In Visso, “It’s Written on the Wall”
“It’s written on the wall” is the most apt expression to describe a wander through Visso, medieval hilltown not far from Norcia, close to the Sibilline mountains.
As you walk through this town of genteel pastel-colored palazzi, do keep your eyes on the lintels of the doorways: many are topped with dedicatory inscriptions or the coats-of-arms of Popes, cardinals or bishops, each of those laying claim to a municipal structure erected for the town.
As you enter the main piazza through the medieval city gate, you’ll see the oldest inscription on the wall next to the arched city entryway: 1256.
As you wander, you’ll see countless other limestone plaques, surmounting doorways, over the charming town porticoes and on the lintels of windows, with themes varying from a 15th-century family motto to a 16th-century plaque commemorating a respected city magistrate.
Heading into the winding backstreets, you’ll come across Elio’s house.
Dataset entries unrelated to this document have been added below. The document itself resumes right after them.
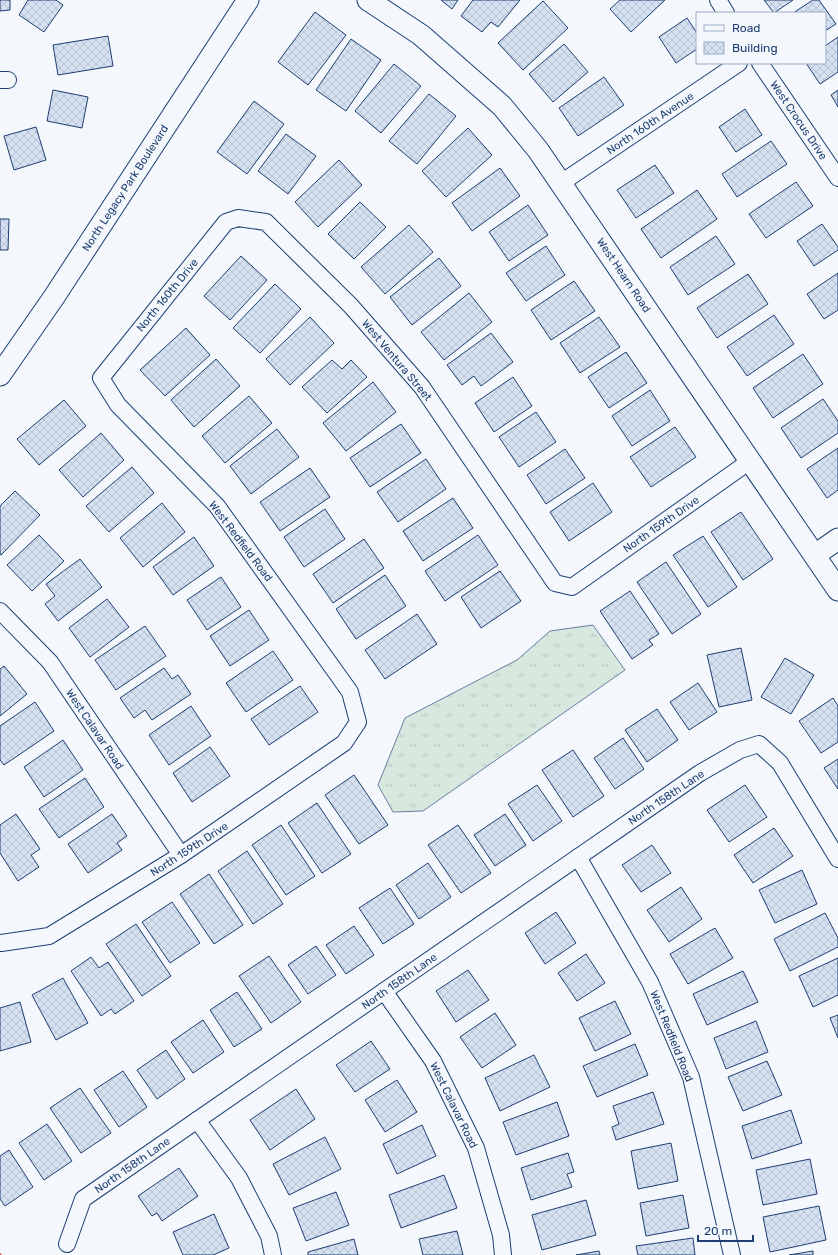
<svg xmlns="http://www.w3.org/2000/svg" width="838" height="1255" font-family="Rubik,sans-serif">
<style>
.grass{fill:url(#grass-tufts);stroke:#687fa3}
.building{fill:url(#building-cross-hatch);stroke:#1d3f73}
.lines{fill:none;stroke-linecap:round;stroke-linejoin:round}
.minor-casing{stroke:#1d3f73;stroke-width:18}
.tertiary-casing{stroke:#1d3f73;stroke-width:23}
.minor{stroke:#f4f7fb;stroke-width:16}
.tertiary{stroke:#f4f7fb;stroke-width:21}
.power{stroke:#c62828;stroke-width:1;stroke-dasharray:14 3 2 3;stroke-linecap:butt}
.labels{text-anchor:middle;stroke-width:3;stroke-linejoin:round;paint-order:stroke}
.street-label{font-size:11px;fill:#1d3f73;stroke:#f4f7fb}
</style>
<defs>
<pattern id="grass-tufts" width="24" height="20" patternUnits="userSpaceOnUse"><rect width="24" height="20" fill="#d7e8df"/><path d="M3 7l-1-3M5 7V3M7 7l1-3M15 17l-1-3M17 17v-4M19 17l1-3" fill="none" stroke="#b8c8c3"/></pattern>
<pattern id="building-cross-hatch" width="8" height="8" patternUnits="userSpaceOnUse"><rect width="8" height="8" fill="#d5e0f0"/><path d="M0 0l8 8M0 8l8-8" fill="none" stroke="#b6c1d1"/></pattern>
</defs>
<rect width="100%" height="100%" fill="#f4f7fb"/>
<!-- grass -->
<polygon class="grass" points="593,625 625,670 423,811 393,812 378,785 405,718 517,660 550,631"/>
<!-- building -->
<g class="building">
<polygon points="0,0 10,0 10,10 0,11"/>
<polygon points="28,0 56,0 63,5 44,32 19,15"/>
<polygon points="441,0 458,0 452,9"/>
<polygon points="473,0 520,0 498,27 491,22 482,32 461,16"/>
<polygon points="620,0 665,0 631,32 610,9"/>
<polygon points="764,0 793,0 774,13"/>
<polygon points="813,0 819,0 836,24 825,31 825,13 793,13"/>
<polygon points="543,1 568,28 523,70 498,43"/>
<polygon points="315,12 346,35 308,85 278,62"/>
<polygon points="687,18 697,33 697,49 676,63 659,37"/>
<polygon points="108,36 113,66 58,75 53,45"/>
<polygon points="838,37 838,72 820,84 806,63 825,63 825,46"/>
<polygon points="351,39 381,60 346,111 316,90"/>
<polygon points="564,44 588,72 553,102 529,74"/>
<polygon points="394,64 421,86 381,133 355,111"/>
<polygon points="604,77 624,105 578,136 559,108"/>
<polygon points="53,90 88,97 82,128 47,121"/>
<polygon points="838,90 838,107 831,95"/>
<polygon points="429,94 456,116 417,164 389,141"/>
<polygon points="254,101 284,124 247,174 217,152"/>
<polygon points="745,109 762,135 736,152 719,127"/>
<polygon points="36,127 46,160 14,170 4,136"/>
<polygon points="468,128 492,155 446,197 422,171"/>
<polygon points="286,134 316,156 288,194 258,171"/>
<polygon points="771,141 787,164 737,197 722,174"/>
<polygon points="339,160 362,185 318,227 295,202"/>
<polygon points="655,165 674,193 636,218 617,190"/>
<polygon points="500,168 520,196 472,231 452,203"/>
<polygon points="796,182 813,206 766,238 749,214"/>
<polygon points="697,190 717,219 661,258 641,229"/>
<polygon points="360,202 386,227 354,259 328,234"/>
<polygon points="528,205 548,235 509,261 489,232"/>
<polygon points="0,219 9,219 8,250 0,250"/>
<polygon points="822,224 838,247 838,250 814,266 797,241"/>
<polygon points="409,225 433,252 385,294 361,267"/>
<polygon points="716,236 735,264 688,295 670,267"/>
<polygon points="546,246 565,275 526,301 506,273"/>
<polygon points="241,256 267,280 230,320 204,296"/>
<polygon points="439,258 461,286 412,325 390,297"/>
<polygon points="838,273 838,310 824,319 807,294"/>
<polygon points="748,274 768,304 717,338 697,308"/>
<polygon points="574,281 595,311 551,340 531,310"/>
<polygon points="275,284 301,309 260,353 233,328"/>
<polygon points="469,293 492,322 444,360 421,332"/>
<polygon points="774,315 794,344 747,376 727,347"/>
<polygon points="310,317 334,343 290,385 266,359"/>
<polygon points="599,317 620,347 580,373 560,343"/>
<polygon points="186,328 210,355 165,396 140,370"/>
<polygon points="491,333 513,362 481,386 474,376 462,385 447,365"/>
<polygon points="626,352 647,383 609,408 588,377"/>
<polygon points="803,354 823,384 773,418 753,388"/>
<polygon points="216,359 240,386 194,427 171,400"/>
<polygon points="332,360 342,369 351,360 367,377 327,413 302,387"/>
<polygon points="513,377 532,406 494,432 475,403"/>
<polygon points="373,382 396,412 346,451 323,423"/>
<polygon points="650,390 670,421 632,446 612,416"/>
<polygon points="249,396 272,423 225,463 202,436"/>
<polygon points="823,399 838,421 838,433 801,458 781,428"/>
<polygon points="64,400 86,426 39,465 17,439"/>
<polygon points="536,412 556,442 519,467 499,437"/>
<polygon points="401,424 421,453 370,487 350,458"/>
<polygon points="675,427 696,457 651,487 630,457"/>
<polygon points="277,429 299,457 251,494 230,466"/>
<polygon points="101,433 124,460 83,497 59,470"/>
<polygon points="838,448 838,490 827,498 807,469"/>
<polygon points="565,449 585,478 546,504 527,475"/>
<polygon points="426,459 446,489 398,522 377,492"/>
<polygon points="132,467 154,493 109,532 86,506"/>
<polygon points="310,468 330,497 280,531 260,502"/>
<polygon points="593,483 612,512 569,541 550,512"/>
<polygon points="15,491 40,515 1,555 0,554 0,506"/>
<polygon points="453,498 473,528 423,561 403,531"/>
<polygon points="162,503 185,532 143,567 120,538"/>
<polygon points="325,509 345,539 304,567 284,537"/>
<polygon points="741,512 773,559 743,580 711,532"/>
<polygon points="39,535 64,561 32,591 7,565"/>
<polygon points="478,535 498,565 445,601 425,571"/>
<polygon points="703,536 737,587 708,607 673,555"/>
<polygon points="194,537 214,566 173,595 153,567"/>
<polygon points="364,539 384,568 333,603 313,574"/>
<polygon points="80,559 102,587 58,621 45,604 55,596 46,584"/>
<polygon points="666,562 701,614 672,634 637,582"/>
<polygon points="500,571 521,601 481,628 461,597"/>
<polygon points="385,575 406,606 356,639 336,609"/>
<polygon points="221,577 241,607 207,630 187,600"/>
<polygon points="630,591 659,634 649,640 653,645 632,659 600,611"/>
<polygon points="107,599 129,627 90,657 69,628"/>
<polygon points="249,610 269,640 230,666 210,636"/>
<polygon points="417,614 437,644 385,679 365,650"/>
<polygon points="145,626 166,656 116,690 95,660"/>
<polygon points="741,648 752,700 719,707 707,655"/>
<polygon points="273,651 293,680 246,712 226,683"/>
<polygon points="785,658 814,675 791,714 761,697"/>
<polygon points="4,666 27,694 0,716 0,669"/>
<polygon points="164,668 172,679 178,675 191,694 152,720 145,710 134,718 120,698"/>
<polygon points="698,683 717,712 689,730 670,702"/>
<polygon points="300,686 318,712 269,745 251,719"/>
<polygon points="833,698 838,706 838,742 821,753 799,721"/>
<polygon points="35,702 54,731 4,765 0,760 0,726"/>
<polygon points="191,706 211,736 169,765 149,735"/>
<polygon points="657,709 678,740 647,762 625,730"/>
<polygon points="623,738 644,769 615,789 594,758"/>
<polygon points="63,740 83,770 44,797 24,767"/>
<polygon points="210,747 230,776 192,802 173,773"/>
<polygon points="573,750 604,796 573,817 542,770"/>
<polygon points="838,759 838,789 824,768"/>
<polygon points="354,775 388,825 359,844 325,795"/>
<polygon points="85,778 104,807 59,838 39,809"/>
<polygon points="537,785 562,821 533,841 508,804"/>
<polygon points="745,785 767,817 729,842 707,810"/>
<polygon points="317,803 351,854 322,873 288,823"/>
<polygon points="16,814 40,849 31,855 39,867 18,881 0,853 0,825"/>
<polygon points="112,814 127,836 117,843 122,850 88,873 68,844"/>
<polygon points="505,814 526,845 495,866 474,835"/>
<polygon points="281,825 315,876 286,895 252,845"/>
<polygon points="458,825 491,873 461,893 428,845"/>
<polygon points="774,828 793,856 753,883 734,855"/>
<polygon points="652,845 671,873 641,892 622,865"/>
<polygon points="247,851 283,904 253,924 218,871"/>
<polygon points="428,863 451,897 419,919 396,885"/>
<polygon points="802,870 817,904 775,923 759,890"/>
<polygon points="209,874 243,925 214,944 180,894"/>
<polygon points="681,887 702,919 669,942 647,910"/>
<polygon points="390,888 414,924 383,944 359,908"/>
<polygon points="172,902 200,943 170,963 142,922"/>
<polygon points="556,912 576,943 545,964 525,933"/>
<polygon points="825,913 838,938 838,947 790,971 774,939"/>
<polygon points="136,924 171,976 142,996 106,944"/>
<polygon points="354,926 374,955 346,974 326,945"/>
<polygon points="715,928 733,958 688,984 670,954"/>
<polygon points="316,946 336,975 308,994 288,965"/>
<polygon points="586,954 605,983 577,1001 558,973"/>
<polygon points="269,956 301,1002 271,1023 239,976"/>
<polygon points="91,957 99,968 108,962 134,1001 115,1014 111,1009 101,1016 71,971"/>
<polygon points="838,958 838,995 813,1007 799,976"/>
<polygon points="468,970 489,1000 456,1022 436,991"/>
<polygon points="743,971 758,1002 707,1025 693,994"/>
<polygon points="63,978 88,1023 56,1040 32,995"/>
<polygon points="237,992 262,1029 234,1047 210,1010"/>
<polygon points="615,1001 631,1034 595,1051 579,1018"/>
<polygon points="20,1002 31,1042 0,1051 0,1008"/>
<polygon points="495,1013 516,1045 482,1068 460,1037"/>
<polygon points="838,1015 838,1038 830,1018"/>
<polygon points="203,1020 224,1052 193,1073 171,1042"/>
<polygon points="756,1021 768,1052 726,1069 714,1038"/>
<polygon points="371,1041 390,1069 355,1092 336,1065"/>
<polygon points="635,1044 648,1075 597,1097 583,1066"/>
<polygon points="166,1050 185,1079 157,1099 137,1070"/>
<polygon points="534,1055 550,1087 500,1111 485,1078"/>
<polygon points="767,1061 782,1095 743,1111 728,1077"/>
<polygon points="123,1071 147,1107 119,1127 94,1090"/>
<polygon points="397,1080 417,1112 385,1132 365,1100"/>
<polygon points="80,1088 111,1133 81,1153 50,1108"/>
<polygon points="296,1089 315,1119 270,1150 250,1120"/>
<polygon points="653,1092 664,1124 616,1140 612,1127 619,1124 613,1106"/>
<polygon points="557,1102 569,1136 516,1155 503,1122"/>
<polygon points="791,1110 802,1143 752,1159 742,1126"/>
<polygon points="47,1124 72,1161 44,1180 19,1143"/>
<polygon points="422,1125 436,1156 397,1174 383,1144"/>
<polygon points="325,1137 341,1169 289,1195 273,1164"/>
<polygon points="671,1143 678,1181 638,1189 631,1151"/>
<polygon points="9,1150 33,1187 5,1206 0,1199 0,1156"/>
<polygon points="568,1153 574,1172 567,1174 572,1187 531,1200 521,1168"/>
<polygon points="810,1159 817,1194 763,1205 756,1170"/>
<polygon points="179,1168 198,1196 162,1221 157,1213 152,1216 138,1196"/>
<polygon points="444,1175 457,1208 401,1228 389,1195"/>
<polygon points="336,1192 349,1225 306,1241 293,1208"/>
<polygon points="683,1195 689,1228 646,1236 640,1203"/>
<polygon points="586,1200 596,1235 542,1250 532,1215"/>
<polygon points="819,1206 826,1240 770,1252 763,1217"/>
<polygon points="214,1214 229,1248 213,1255 183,1255 173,1232"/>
<polygon points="457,1231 463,1255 423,1255 419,1239"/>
<polygon points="693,1238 695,1255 638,1255 636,1246"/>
<polygon points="354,1239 358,1255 308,1255 308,1252"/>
<polygon points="599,1251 600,1255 576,1255"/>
<polygon points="813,1251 813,1255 789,1255"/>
</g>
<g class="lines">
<defs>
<g id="minor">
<polyline points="718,0 726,13"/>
<polyline points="760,63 838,178"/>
<polyline points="0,80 8,80"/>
<polyline points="561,183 739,63"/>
<polyline points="0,611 50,662 181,855"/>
<polyline points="578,857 650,982 691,1077 732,1255"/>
<polyline points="1,943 49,936 181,855 344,743 358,722 350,692 217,506 118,405 101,378 226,222 238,218 266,222 351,306 422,387 555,583 572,587 750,461"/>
<polyline points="384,991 433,1061 476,1148 501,1235 503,1255"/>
<polyline points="197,1120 239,1178 269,1236 273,1255"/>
<polyline points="67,1244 83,1199 700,773 740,750 759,744 780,763 838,859"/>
</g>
<g id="tertiary">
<polyline points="368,0 421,35 502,106 538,150 838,590"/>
<polyline points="0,375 54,297 248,0"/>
<polyline points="815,555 838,539"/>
</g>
</defs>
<!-- minor casing -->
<use href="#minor" class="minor-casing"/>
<!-- tertiary casing -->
<use href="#tertiary" class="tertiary-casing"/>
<!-- minor -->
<use href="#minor" class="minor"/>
<!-- tertiary -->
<use href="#tertiary" class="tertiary"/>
<!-- power -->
<polyline class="power" points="0,1253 1,1255"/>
</g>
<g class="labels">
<!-- street labels -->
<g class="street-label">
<text transform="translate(799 120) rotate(56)" y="4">West Crocus Drive</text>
<text transform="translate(650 123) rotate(-34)" y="4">North 160th Avenue</text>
<text transform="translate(125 188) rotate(-57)" y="4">North Legacy Park Boulevard</text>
<text transform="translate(624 275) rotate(56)" y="4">West Hearn Road</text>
<text transform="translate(167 295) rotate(-51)" y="4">North 160th Drive</text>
<text transform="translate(397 360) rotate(50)" y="4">West Ventura Street</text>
<text transform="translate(661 524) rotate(-35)" y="4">North 159th Drive</text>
<text transform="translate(241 541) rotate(53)" y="4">West Redfield Road</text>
<text transform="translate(95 729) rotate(56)" y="4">West Calavar Road</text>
<text transform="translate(666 797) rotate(-34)" y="4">North 158th Lane</text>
<text transform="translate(189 849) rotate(-33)" y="4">North 159th Drive</text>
<text transform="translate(399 981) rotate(-35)" y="4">North 158th Lane</text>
<text transform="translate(672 1036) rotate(68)" y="4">West Redfield Road</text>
<text transform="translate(454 1105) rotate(64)" y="4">West Calavar Road</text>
<text transform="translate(132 1165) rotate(-35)" y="4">North 158th Lane</text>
</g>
</g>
<!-- legend -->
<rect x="696" y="12" width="130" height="52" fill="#f4f7fb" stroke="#9eadc5"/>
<rect x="704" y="25" width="20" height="6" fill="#f4f7fb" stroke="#9eadc5"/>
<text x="732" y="32" font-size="12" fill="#1d3f73">Road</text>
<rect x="704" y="42" width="20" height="12" fill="url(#building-cross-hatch)" stroke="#9eadc5"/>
<text x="732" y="52" font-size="12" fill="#1d3f73">Building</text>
<!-- scale -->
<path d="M698 1235v6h55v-6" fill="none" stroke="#1d3f73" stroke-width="2"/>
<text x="704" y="1235" font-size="12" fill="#1d3f73" stroke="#f4f7fb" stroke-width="3" paint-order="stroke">20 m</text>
</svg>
He once owned the tabacchi/newsstand in the main piazza and is now retired but keeps active, riding his bike round the town then out the countryroads and also handcrafting wooden objects of all sorts. A group of his artisan wooden boxes hang outside his door, over his handmade windowboxes holding pink petunias and rose-colored and white geraniums and next to his mailbox faced with the transcript of a Giacomo Leopardi poem. Amazingly, tiny Visso boasts il Museo dei Manoscritti Leopardiani housing treasured manuscripts of Italy’s famous 19th-century poet.
Signor Elio’s boxes all hold brochures on Visso, maps for hikers, maps for bikers and town maps: all for free. Elio is a self-appointed volunteer tourist office with una grande passione for his town of Visso. The main tourist office on the single Visso piazza was closed when I recently stopped in with friends so grazie a Dio for Elio and his brochures – in the boxes on his walls.
Yes, in Visso, all is still written on the walls. Or – more aptly – what is written can be found hanging on the walls. Signor Elio’s wall.